Looking ahead, the next phase of this inflection point will likely be defined by the shift from centralized AI to "agentic" systems. The current generation of AI in finance is largely used for data analysis, reporting, and customer service assistants—functions that currently account for about 70 percent of all AI use cases globally. The next frontier involves AI agents that do not just provide insights but act upon them autonomously to execute trades, manage risk, or optimize lending portfolios in real time. For the industry to safely navigate this transition, the focus must move beyond simple deployment toward robust model explainability and long-term governance. Institutions that can successfully master the "human-in-the-loop" balance will be those that define the competitive landscape for the next decade.

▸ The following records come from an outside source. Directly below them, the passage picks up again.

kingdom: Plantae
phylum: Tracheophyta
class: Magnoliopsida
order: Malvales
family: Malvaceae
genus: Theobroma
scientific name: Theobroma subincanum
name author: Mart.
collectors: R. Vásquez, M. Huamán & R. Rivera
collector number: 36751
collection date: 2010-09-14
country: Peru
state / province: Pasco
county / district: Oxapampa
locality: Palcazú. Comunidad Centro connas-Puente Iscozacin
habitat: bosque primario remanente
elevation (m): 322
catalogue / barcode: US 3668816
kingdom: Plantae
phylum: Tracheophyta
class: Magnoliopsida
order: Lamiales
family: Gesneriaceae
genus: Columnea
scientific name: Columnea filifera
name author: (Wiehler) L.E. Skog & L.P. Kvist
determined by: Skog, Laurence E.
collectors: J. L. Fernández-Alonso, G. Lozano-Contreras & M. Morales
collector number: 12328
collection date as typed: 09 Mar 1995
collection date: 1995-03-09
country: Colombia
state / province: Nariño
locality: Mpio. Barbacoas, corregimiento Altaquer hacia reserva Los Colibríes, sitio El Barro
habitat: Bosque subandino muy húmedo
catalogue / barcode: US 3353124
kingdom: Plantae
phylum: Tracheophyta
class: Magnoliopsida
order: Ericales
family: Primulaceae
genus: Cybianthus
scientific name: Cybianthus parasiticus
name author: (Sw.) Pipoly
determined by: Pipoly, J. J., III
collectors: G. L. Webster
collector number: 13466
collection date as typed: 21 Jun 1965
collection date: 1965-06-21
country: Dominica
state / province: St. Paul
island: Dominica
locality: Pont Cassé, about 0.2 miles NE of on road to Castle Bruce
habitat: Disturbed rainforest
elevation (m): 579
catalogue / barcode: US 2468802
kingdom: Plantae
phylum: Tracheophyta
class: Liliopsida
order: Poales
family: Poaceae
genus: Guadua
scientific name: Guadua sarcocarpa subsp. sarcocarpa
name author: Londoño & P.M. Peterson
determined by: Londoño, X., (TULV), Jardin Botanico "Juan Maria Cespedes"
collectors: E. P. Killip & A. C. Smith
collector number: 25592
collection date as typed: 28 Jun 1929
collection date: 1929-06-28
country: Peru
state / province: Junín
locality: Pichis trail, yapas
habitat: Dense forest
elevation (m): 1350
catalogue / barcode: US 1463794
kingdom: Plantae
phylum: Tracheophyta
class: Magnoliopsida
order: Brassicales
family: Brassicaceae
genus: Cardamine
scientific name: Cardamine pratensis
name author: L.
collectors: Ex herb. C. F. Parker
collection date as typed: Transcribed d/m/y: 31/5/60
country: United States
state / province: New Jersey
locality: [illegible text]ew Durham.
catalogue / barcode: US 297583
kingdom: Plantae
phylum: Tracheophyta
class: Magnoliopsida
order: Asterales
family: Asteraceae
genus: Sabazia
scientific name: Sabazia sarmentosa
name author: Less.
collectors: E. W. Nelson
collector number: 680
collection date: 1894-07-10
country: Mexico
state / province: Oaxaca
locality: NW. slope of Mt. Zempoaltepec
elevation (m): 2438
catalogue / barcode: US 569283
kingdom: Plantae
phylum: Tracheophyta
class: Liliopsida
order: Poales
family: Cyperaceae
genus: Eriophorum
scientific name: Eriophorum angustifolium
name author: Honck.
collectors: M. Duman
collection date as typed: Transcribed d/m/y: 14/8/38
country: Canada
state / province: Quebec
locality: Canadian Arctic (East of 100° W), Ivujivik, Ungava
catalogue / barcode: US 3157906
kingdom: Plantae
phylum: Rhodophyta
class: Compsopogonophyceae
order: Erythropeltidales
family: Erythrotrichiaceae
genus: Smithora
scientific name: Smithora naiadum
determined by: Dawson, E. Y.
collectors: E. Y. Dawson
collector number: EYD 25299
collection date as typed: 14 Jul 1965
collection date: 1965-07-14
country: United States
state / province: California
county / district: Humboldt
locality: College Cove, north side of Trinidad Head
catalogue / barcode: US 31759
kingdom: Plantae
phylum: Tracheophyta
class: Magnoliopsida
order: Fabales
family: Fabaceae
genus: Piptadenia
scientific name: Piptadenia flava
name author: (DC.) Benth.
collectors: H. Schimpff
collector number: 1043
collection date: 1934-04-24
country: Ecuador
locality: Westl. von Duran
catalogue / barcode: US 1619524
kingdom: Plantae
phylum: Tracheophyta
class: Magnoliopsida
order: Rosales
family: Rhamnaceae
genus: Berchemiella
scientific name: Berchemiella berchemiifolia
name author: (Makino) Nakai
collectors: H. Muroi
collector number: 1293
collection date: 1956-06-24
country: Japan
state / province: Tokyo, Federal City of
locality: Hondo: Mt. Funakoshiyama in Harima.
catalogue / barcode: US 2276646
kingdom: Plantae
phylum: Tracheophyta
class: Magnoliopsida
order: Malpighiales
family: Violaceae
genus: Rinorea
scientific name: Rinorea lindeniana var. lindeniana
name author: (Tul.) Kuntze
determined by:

Ultimately, the findings from the current shift to production suggest that the divide in the financial sector will no longer be between those who use AI and those who do not, but between those who have successfully industrialised it and those who remain stuck in fragmented implementation. Singapore’s lead in this area provides a global roadmap, showing that when modernized infrastructure, clear regulation, and bold institutional investment converge, the results are transformative. As AI becomes the permanent connective tissue of the global financial system, the focus will increasingly turn toward making these systems not just faster and more efficient, but more resilient and transparent. The inflection point has passed; the industry is now in a race to build the first truly intelligent, autonomous, and secure financial ecosystem of the future.